▼▼▼
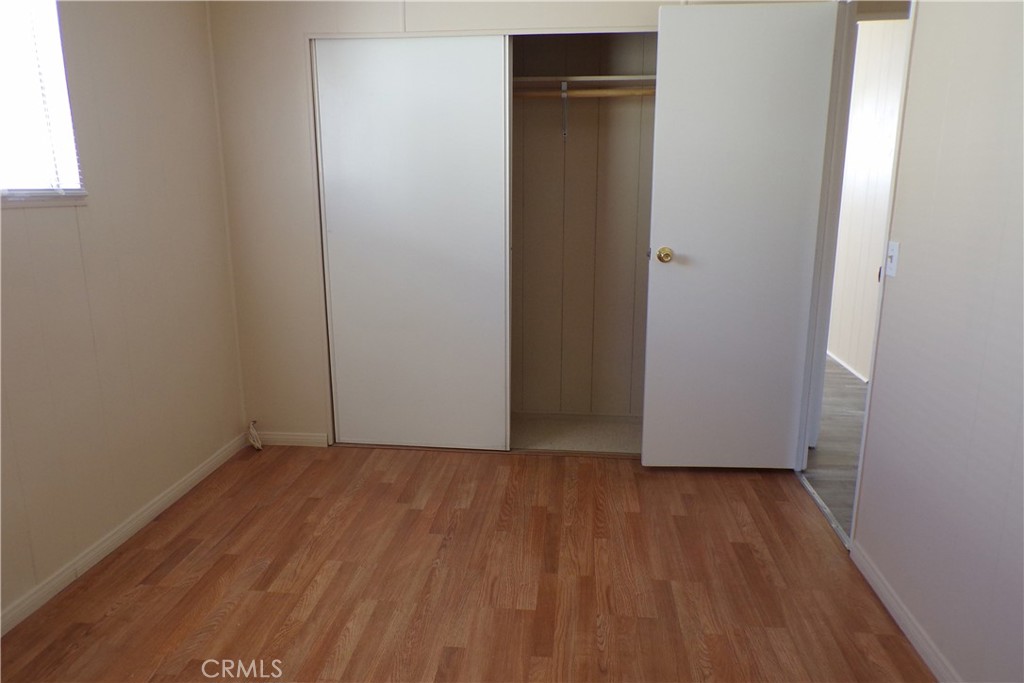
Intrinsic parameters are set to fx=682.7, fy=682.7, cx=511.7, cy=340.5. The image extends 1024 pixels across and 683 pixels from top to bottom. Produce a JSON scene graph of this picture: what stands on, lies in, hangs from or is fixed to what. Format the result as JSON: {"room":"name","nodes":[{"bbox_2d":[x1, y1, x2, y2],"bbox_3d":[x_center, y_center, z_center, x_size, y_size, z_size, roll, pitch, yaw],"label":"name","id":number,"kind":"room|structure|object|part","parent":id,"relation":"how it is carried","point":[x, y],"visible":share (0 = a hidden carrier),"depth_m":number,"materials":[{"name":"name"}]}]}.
{"room":"bedroom","nodes":[
{"label":"bedroom","id":0,"kind":"room"},
{"bbox_2d":[0,0,246,626],"bbox_3d":[-1.657,-0.232,1.573,0.131,2.425,3.809,1,13,6],"label":"left wall","id":1,"kind":"structure","parent":0,"point":[39,218],"depth_m":2.56,"materials":[{"name":"beige paint"}]},
{"bbox_2d":[0,0,87,203],"bbox_3d":[-1.606,-0.766,1.782,0.126,0.810,1.121,1,13,6],"label":"window","id":2,"kind":"structure","parent":1,"relation":"in","point":[73,156],"depth_m":2.22,"materials":[{"name":"white"}]},
{"bbox_2d":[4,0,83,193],"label":"window blind","id":3,"kind":"object","parent":2,"relation":"attached to","point":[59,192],"visible":0.92,"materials":[{"name":"white plastic"}]},
{"bbox_2d":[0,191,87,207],"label":"window sill","id":4,"kind":"structure","parent":1,"relation":"attached to","point":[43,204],"depth_m":2.19,"materials":[{"name":"white"}]},
{"bbox_2d":[0,431,251,634],"bbox_3d":[-1.572,0.904,1.861,0.014,0.074,3.579,1,13,6],"label":"left baseboard","id":5,"kind":"structure","parent":1,"relation":"attached to","point":[105,546],"depth_m":2.53,"materials":[{"name":"white paint"}]},
{"bbox_2d":[0,442,934,682],"bbox_3d":[-0.203,1.000,1.794,3.030,0.093,4.197,1,13,6],"label":"wood floor","id":6,"kind":"structure","parent":0,"point":[409,510],"depth_m":2.33,"materials":[{"name":"brown wood"}]},
{"bbox_2d":[246,420,262,449],"bbox_3d":[-1.324,0.485,3.513,0.073,0.145,0.080,1,13,6],"label":"cable","id":7,"kind":"object","parent":6,"relation":"on","point":[259,445],"visible":0.96,"depth_m":3.50,"materials":[{"name":"white plastic"}]},
{"bbox_2d":[798,473,851,551],"bbox_3d":[1.312,0.698,2.841,0.043,0.010,0.716,1,13,6],"label":"threshold strip","id":8,"kind":"object","parent":6,"relation":"on","point":[826,510],"visible":0.39,"depth_m":2.80,"materials":[{"name":"silver metal"}]},
{"bbox_2d":[205,0,837,450],"bbox_3d":[0.007,-0.642,3.239,2.824,2.436,0.122,1,13,6],"label":"back wall","id":9,"kind":"structure","parent":0,"point":[389,20],"depth_m":3.23,"materials":[{"name":"beige paint"}]},
{"bbox_2d":[255,431,329,447],"bbox_3d":[-1.158,0.510,3.555,0.398,0.073,0.013,1,13,6],"label":"back baseboard","id":10,"kind":"structure","parent":9,"relation":"attached to","point":[285,437],"depth_m":3.55,"materials":[{"name":"white"}]},
{"bbox_2d":[312,36,510,450],"bbox_3d":[-0.467,-0.414,3.296,0.881,1.951,0.035,1,13,6],"label":"sliding closet door","id":11,"kind":"structure","parent":9,"relation":"in","point":[499,231],"depth_m":3.26,"materials":[{"name":"white paint"}]},
{"bbox_2d":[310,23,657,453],"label":"closet door frame","id":12,"kind":"structure","parent":9,"relation":"in","point":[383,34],"depth_m":3.15,"materials":[{"name":"white paint"}]},
{"bbox_2d":[511,413,640,453],"bbox_3d":[0.068,0.548,3.753,1.807,0.096,0.748,1,13,6],"label":"closet floor","id":13,"kind":"structure","parent":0,"point":[558,435],"depth_m":3.75,"materials":[{"name":"beige carpet"}]},
{"bbox_2d":[511,30,655,418],"bbox_3d":[0.128,-0.683,3.586,1.681,2.374,0.783,1,13,6],"label":"closet wall","id":14,"kind":"structure","parent":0,"point":[558,142],"depth_m":3.82,"materials":[{"name":"beige paint"}]},
{"bbox_2d":[560,81,568,139],"bbox_3d":[0.263,-1.143,3.385,0.026,0.262,0.305,1,13,6],"label":"shelf bracket","id":15,"kind":"object","parent":14,"relation":"attached to","point":[564,134],"visible":0.9,"depth_m":3.48,"materials":[{"name":"metal"}]},
{"bbox_2d":[512,86,653,98],"bbox_3d":[0.269,-1.205,3.311,1.632,0.053,0.047,1,13,6],"label":"closet rod","id":16,"kind":"object","parent":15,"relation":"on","point":[606,94],"visible":0.52,"depth_m":3.29,"materials":[{"name":"brown wood"}]},
{"bbox_2d":[512,74,654,88],"bbox_3d":[0.224,-1.289,3.437,1.438,0.043,0.351,1,13,6],"label":"closet shelf","id":17,"kind":"object","parent":14,"relation":"attached to","point":[616,78],"visible":0.56,"depth_m":3.33,"materials":[{"name":"white wood"}]},
{"bbox_2d":[803,355,868,537],"bbox_3d":[2.169,0.413,4.303,1.569,0.099,5.595,1,13,6],"label":"hallway floor","id":18,"kind":"structure","parent":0,"point":[832,375],"depth_m":3.51,"materials":[{"name":"grey wood"}]},
{"bbox_2d":[826,14,908,380],"bbox_3d":[2.448,-0.981,4.719,0.121,2.462,4.558,1,13,6],"label":"hallway wall","id":19,"kind":"structure","parent":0,"point":[890,32],"depth_m":4.66,"materials":[{"name":"paint"}]},
{"bbox_2d":[828,350,867,382],"bbox_3d":[2.500,0.039,5.593,0.013,0.065,4.277,1,13,6],"label":"hallway baseboard","id":20,"kind":"structure","parent":19,"relation":"attached to","point":[842,363],"depth_m":4.93,"materials":[{"name":"white paint"}]},
{"bbox_2d":[852,0,1023,682],"bbox_3d":[1.182,-0.129,1.203,0.120,2.372,3.804,1,13,6],"label":"right wall","id":21,"kind":"structure","parent":0,"point":[920,32],"depth_m":1.83,"materials":[{"name":"paint"}]},
{"bbox_2d":[796,0,915,541],"bbox_3d":[1.361,-0.321,2.698,0.146,2.089,0.857,1,13,6],"label":"door frame","id":22,"kind":"structure","parent":21,"relation":"in","point":[828,301],"depth_m":2.83,"materials":[{"name":"white paint"}]},
{"bbox_2d":[640,0,839,467],"bbox_3d":[0.971,-0.387,2.993,0.701,2.016,0.161,1,13,6],"label":"door","id":23,"kind":"structure","parent":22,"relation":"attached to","point":[676,226],"depth_m":2.95,"materials":[{"name":"white paint"}]},
{"bbox_3d":[0.685,-0.390,3.094,0.075,0.068,0.118,1,13,6],"label":"brass doorknob","id":24,"kind":"part","parent":23,"relation":"part of","materials":[{"name":"gold metal"}]},
{"bbox_2d":[885,240,899,276],"bbox_3d":[1.246,-0.271,2.248,0.018,0.114,0.071,1,13,6],"label":"light switch","id":25,"kind":"object","parent":21,"relation":"attached to","point":[892,253],"visible":0.96,"depth_m":2.24,"materials":[{"name":"white plastic"}]},
{"bbox_2d":[849,541,957,682],"bbox_3d":[1.092,1.048,1.203,0.014,0.073,2.698,1,13,6],"label":"right baseboard","id":26,"kind":"structure","parent":21,"relation":"attached to","point":[908,636],"depth_m":2.06,"materials":[{"name":"white paint"}]}
]}

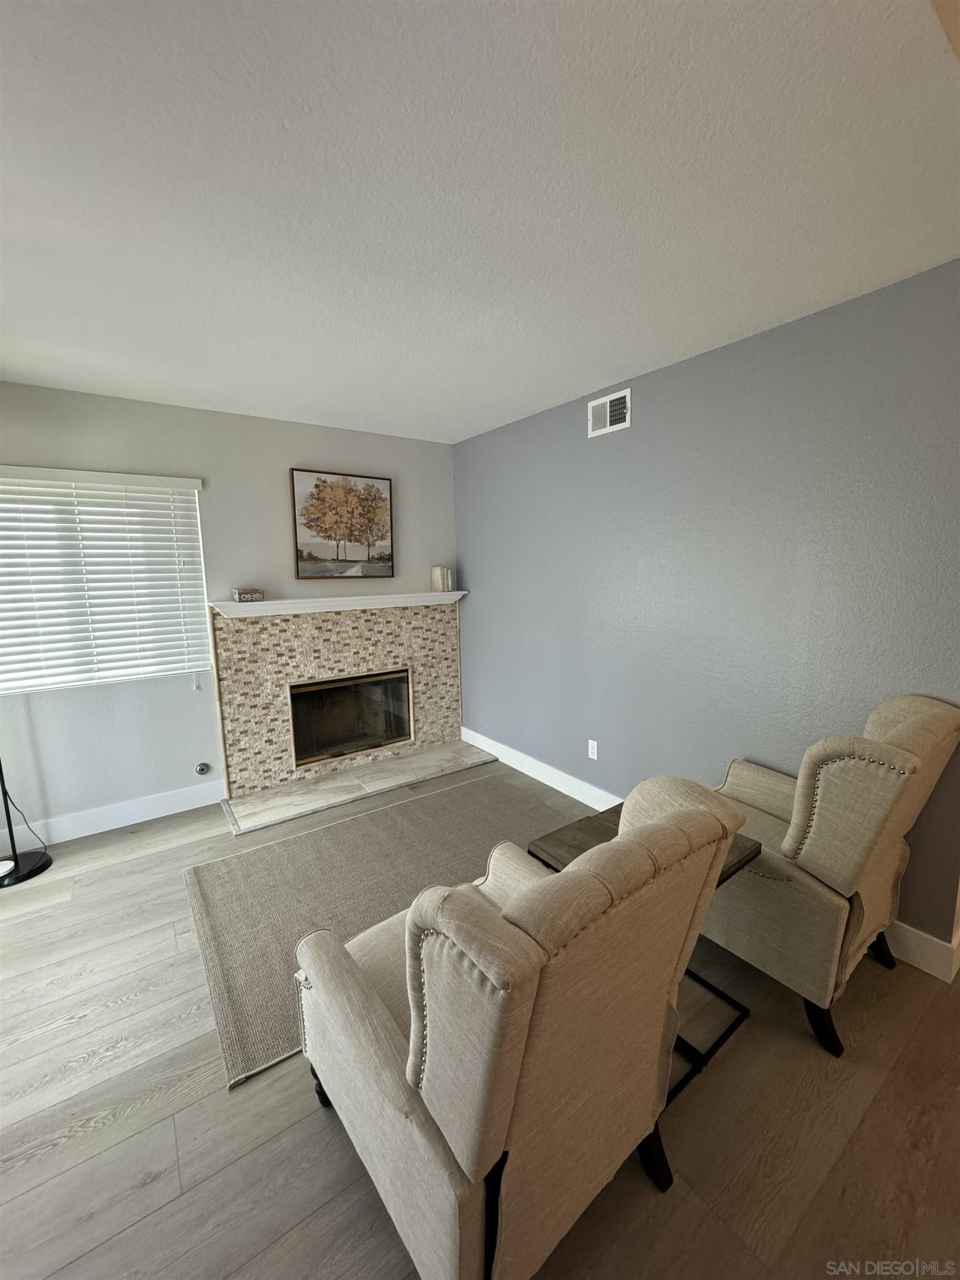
▲▲▲
> [WORK ITEM] Leave out the pictures, then copy all the remaining text in the records exactly.

> [SOLUTION FOR THIS EXERCISE]
Intrinsic parameters are set to fx=682.7, fy=682.7, cx=511.7, cy=340.5. The image extends 1024 pixels across and 683 pixels from top to bottom. Produce a JSON scene graph of this picture: what stands on, lies in, hangs from or is fixed to what. Format the result as JSON: {"room":"name","nodes":[{"bbox_2d":[x1, y1, x2, y2],"bbox_3d":[x_center, y_center, z_center, x_size, y_size, z_size, roll, pitch, yaw],"label":"name","id":number,"kind":"room|structure|object|part","parent":id,"relation":"how it is carried","point":[x, y],"visible":share (0 = a hidden carrier),"depth_m":number,"materials":[{"name":"name"}]}]}.
{"room":"bedroom","nodes":[
{"label":"bedroom","id":0,"kind":"room"},
{"bbox_2d":[0,0,246,626],"bbox_3d":[-1.657,-0.232,1.573,0.131,2.425,3.809,1,13,6],"label":"left wall","id":1,"kind":"structure","parent":0,"point":[39,218],"depth_m":2.56,"materials":[{"name":"beige paint"}]},
{"bbox_2d":[0,0,87,203],"bbox_3d":[-1.606,-0.766,1.782,0.126,0.810,1.121,1,13,6],"label":"window","id":2,"kind":"structure","parent":1,"relation":"in","point":[73,156],"depth_m":2.22,"materials":[{"name":"white"}]},
{"bbox_2d":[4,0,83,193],"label":"window blind","id":3,"kind":"object","parent":2,"relation":"attached to","point":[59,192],"visible":0.92,"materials":[{"name":"white plastic"}]},
{"bbox_2d":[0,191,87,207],"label":"window sill","id":4,"kind":"structure","parent":1,"relation":"attached to","point":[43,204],"depth_m":2.19,"materials":[{"name":"white"}]},
{"bbox_2d":[0,431,251,634],"bbox_3d":[-1.572,0.904,1.861,0.014,0.074,3.579,1,13,6],"label":"left baseboard","id":5,"kind":"structure","parent":1,"relation":"attached to","point":[105,546],"depth_m":2.53,"materials":[{"name":"white paint"}]},
{"bbox_2d":[0,442,934,682],"bbox_3d":[-0.203,1.000,1.794,3.030,0.093,4.197,1,13,6],"label":"wood floor","id":6,"kind":"structure","parent":0,"point":[409,510],"depth_m":2.33,"materials":[{"name":"brown wood"}]},
{"bbox_2d":[246,420,262,449],"bbox_3d":[-1.324,0.485,3.513,0.073,0.145,0.080,1,13,6],"label":"cable","id":7,"kind":"object","parent":6,"relation":"on","point":[259,445],"visible":0.96,"depth_m":3.50,"materials":[{"name":"white plastic"}]},
{"bbox_2d":[798,473,851,551],"bbox_3d":[1.312,0.698,2.841,0.043,0.010,0.716,1,13,6],"label":"threshold strip","id":8,"kind":"object","parent":6,"relation":"on","point":[826,510],"visible":0.39,"depth_m":2.80,"materials":[{"name":"silver metal"}]},
{"bbox_2d":[205,0,837,450],"bbox_3d":[0.007,-0.642,3.239,2.824,2.436,0.122,1,13,6],"label":"back wall","id":9,"kind":"structure","parent":0,"point":[389,20],"depth_m":3.23,"materials":[{"name":"beige paint"}]},
{"bbox_2d":[255,431,329,447],"bbox_3d":[-1.158,0.510,3.555,0.398,0.073,0.013,1,13,6],"label":"back baseboard","id":10,"kind":"structure","parent":9,"relation":"attached to","point":[285,437],"depth_m":3.55,"materials":[{"name":"white"}]},
{"bbox_2d":[312,36,510,450],"bbox_3d":[-0.467,-0.414,3.296,0.881,1.951,0.035,1,13,6],"label":"sliding closet door","id":11,"kind":"structure","parent":9,"relation":"in","point":[499,231],"depth_m":3.26,"materials":[{"name":"white paint"}]},
{"bbox_2d":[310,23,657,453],"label":"closet door frame","id":12,"kind":"structure","parent":9,"relation":"in","point":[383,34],"depth_m":3.15,"materials":[{"name":"white paint"}]},
{"bbox_2d":[511,413,640,453],"bbox_3d":[0.068,0.548,3.753,1.807,0.096,0.748,1,13,6],"label":"closet floor","id":13,"kind":"structure","parent":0,"point":[558,435],"depth_m":3.75,"materials":[{"name":"beige carpet"}]},
{"bbox_2d":[511,30,655,418],"bbox_3d":[0.128,-0.683,3.586,1.681,2.374,0.783,1,13,6],"label":"closet wall","id":14,"kind":"structure","parent":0,"point":[558,142],"depth_m":3.82,"materials":[{"name":"beige paint"}]},
{"bbox_2d":[560,81,568,139],"bbox_3d":[0.263,-1.143,3.385,0.026,0.262,0.305,1,13,6],"label":"shelf bracket","id":15,"kind":"object","parent":14,"relation":"attached to","point":[564,134],"visible":0.9,"depth_m":3.48,"materials":[{"name":"metal"}]},
{"bbox_2d":[512,86,653,98],"bbox_3d":[0.269,-1.205,3.311,1.632,0.053,0.047,1,13,6],"label":"closet rod","id":16,"kind":"object","parent":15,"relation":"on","point":[606,94],"visible":0.52,"depth_m":3.29,"materials":[{"name":"brown wood"}]},
{"bbox_2d":[512,74,654,88],"bbox_3d":[0.224,-1.289,3.437,1.438,0.043,0.351,1,13,6],"label":"closet shelf","id":17,"kind":"object","parent":14,"relation":"attached to","point":[616,78],"visible":0.56,"depth_m":3.33,"materials":[{"name":"white wood"}]},
{"bbox_2d":[803,355,868,537],"bbox_3d":[2.169,0.413,4.303,1.569,0.099,5.595,1,13,6],"label":"hallway floor","id":18,"kind":"structure","parent":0,"point":[832,375],"depth_m":3.51,"materials":[{"name":"grey wood"}]},
{"bbox_2d":[826,14,908,380],"bbox_3d":[2.448,-0.981,4.719,0.121,2.462,4.558,1,13,6],"label":"hallway wall","id":19,"kind":"structure","parent":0,"point":[890,32],"depth_m":4.66,"materials":[{"name":"paint"}]},
{"bbox_2d":[828,350,867,382],"bbox_3d":[2.500,0.039,5.593,0.013,0.065,4.277,1,13,6],"label":"hallway baseboard","id":20,"kind":"structure","parent":19,"relation":"attached to","point":[842,363],"depth_m":4.93,"materials":[{"name":"white paint"}]},
{"bbox_2d":[852,0,1023,682],"bbox_3d":[1.182,-0.129,1.203,0.120,2.372,3.804,1,13,6],"label":"right wall","id":21,"kind":"structure","parent":0,"point":[920,32],"depth_m":1.83,"materials":[{"name":"paint"}]},
{"bbox_2d":[796,0,915,541],"bbox_3d":[1.361,-0.321,2.698,0.146,2.089,0.857,1,13,6],"label":"door frame","id":22,"kind":"structure","parent":21,"relation":"in","point":[828,301],"depth_m":2.83,"materials":[{"name":"white paint"}]},
{"bbox_2d":[640,0,839,467],"bbox_3d":[0.971,-0.387,2.993,0.701,2.016,0.161,1,13,6],"label":"door","id":23,"kind":"structure","parent":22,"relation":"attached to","point":[676,226],"depth_m":2.95,"materials":[{"name":"white paint"}]},
{"bbox_3d":[0.685,-0.390,3.094,0.075,0.068,0.118,1,13,6],"label":"brass doorknob","id":24,"kind":"part","parent":23,"relation":"part of","materials":[{"name":"gold metal"}]},
{"bbox_2d":[885,240,899,276],"bbox_3d":[1.246,-0.271,2.248,0.018,0.114,0.071,1,13,6],"label":"light switch","id":25,"kind":"object","parent":21,"relation":"attached to","point":[892,253],"visible":0.96,"depth_m":2.24,"materials":[{"name":"white plastic"}]},
{"bbox_2d":[849,541,957,682],"bbox_3d":[1.092,1.048,1.203,0.014,0.073,2.698,1,13,6],"label":"right baseboard","id":26,"kind":"structure","parent":21,"relation":"attached to","point":[908,636],"depth_m":2.06,"materials":[{"name":"white paint"}]}
]}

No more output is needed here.